The first time Brandon Miller, 35, competed in a half-triathlon, nearly seven years ago, he didn’t finish. His swim time wasn’t fast enough to continue to the cycling and running segments. After months of preparation, he felt like he failed. He was disappointed and disheartened.
Any competitor might feel the same — but most triathletes don’t have cystic fibrosis. Brandon knew how to face challenges.
Back in Michigan in the 1980s, doctors had diagnosed Brandon’s older sister with CF a few months after she was born. Brandon was tested at birth, which allowed his parents to support his needs immediately. Still, it’s never easy to manage it all perfectly, and he struggled to eat a lot of foods.
“I was very, very thin growing up,” Brandon said.
Once they figured out his digestive enzymes, he could eat more, and his body better absorbed the nutrients. His parents also kept him and his sister active and on top of their regular treatments. But as a teenager, Brandon rebelled.
“When you become a teenager and you’re trying to fit in with everyone, and you realize you are different, you rebel so hard,” Brandon said. “I didn’t want to go home early from hanging out with friends because I had to do my treatments.”
That was the only time in his life he regularly felt sick. He got back on track and committed to taking his CF — and his health — seriously. At 19, Brandon started weight training, then calisthenics, then jogging. Initially, he just wanted to put on muscle, since it was still hard to gain weight, and work his lungs. Then, at 22, he met Jo, who had long been a runner. She encouraged him to get out five days a week.
“The first two weeks I did it, I could barely walk up a flight of stairs,” Brandon said, but after breathing hard and hitting the pavement, “I would feel so clear and amazing … it was so worth it.”
When he was 26, Brandon and Jo were married. He had run a couple of half-marathons but wanted to challenge himself, so they decided to train for triathlons. While Brandon felt solid on the running and cycling, his swims would get interrupted by coughing, and he couldn’t move efficiently over distances.
Then he didn’t meet the time requirement during that first half-triathlon. It was a huge turning point.
“It was really hard, but it was also one of the best learning experiences I’ve ever had in sports,” Brandon said. “Failing that hard, I learned how to change my attitude about feeling like I failed.” He began taking his training “as seriously as I take my CF.”
Then, when Brandon was 31, something significantly altered his fitness journey — and his life. As he was preparing for his second half-triathlon, a new combination medication to treat cystic fibrosis, Trikafta®, became available.
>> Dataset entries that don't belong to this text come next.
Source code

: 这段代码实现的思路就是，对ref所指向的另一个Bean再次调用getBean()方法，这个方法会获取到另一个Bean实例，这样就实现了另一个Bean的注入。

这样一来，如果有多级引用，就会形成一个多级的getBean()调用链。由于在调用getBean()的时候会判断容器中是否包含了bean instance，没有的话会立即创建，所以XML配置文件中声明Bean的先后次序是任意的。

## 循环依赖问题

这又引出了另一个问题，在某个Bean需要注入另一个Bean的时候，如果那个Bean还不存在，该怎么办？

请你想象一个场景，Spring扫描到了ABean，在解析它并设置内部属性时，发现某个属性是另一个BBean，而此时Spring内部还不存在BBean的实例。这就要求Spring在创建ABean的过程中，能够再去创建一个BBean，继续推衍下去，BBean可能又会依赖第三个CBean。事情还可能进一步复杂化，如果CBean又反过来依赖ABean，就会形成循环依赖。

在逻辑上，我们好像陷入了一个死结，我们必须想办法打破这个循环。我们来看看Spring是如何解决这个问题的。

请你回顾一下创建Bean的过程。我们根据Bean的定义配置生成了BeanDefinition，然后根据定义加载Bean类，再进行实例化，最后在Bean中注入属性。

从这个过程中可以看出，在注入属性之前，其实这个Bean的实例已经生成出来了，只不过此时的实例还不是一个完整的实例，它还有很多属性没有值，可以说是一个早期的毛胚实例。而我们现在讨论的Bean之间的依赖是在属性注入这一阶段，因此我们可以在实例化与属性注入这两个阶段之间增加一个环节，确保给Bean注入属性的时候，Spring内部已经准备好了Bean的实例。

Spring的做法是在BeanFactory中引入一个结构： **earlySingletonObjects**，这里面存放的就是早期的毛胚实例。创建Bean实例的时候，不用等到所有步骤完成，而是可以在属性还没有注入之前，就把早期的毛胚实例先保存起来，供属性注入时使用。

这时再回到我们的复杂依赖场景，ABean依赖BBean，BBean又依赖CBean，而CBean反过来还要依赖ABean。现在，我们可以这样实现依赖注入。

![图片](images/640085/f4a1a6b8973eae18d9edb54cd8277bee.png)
“Man, that was a life-changer in almost every aspect,” Brandon said. “I felt like my body was being rewired. And it was both great and weird. My mentality felt different. My skin felt different. My insides felt different. It felt like my chest was tight, but it was because it was expanding so much, more than it ever could.”
His training took off. He put on more muscle and had more energy — which helped him conquer the swim challenge and complete the half-triathlon. In 2021, to devote their lives more fully to training, he and Jo decided to make a big change: a move from Michigan to Idaho.
Brandon’s clinic in Grand Rapids had supported him for over 30 years. Some members of his care team felt like part of his extended family. So, when considering where he might move, he wasn’t only looking for a place to train. He needed a new care team.
In Boise, he gets the weather and terrain required for his training — and the ongoing support he needs at St. Luke’s Cystic Fibrosis Center of Idaho.
“Having to come to a new team that I knew nothing about and had never met was so scary. When I got here, they were so welcoming,” Brandon said. “It was such a smooth transition. And they understood what my goals are and really helped me fine-tune how to adjust to this climate.”
Brandon’s dedication has paid off. In November 2022, he finished well in the full-distance Ironman Triathlon in Arizona — 140.6 miles. He now has his sights set on his next triathlon, in Coeur d’Alene in 2024, and then will work toward qualifying for the annual Ironman World Championship in Hawaii.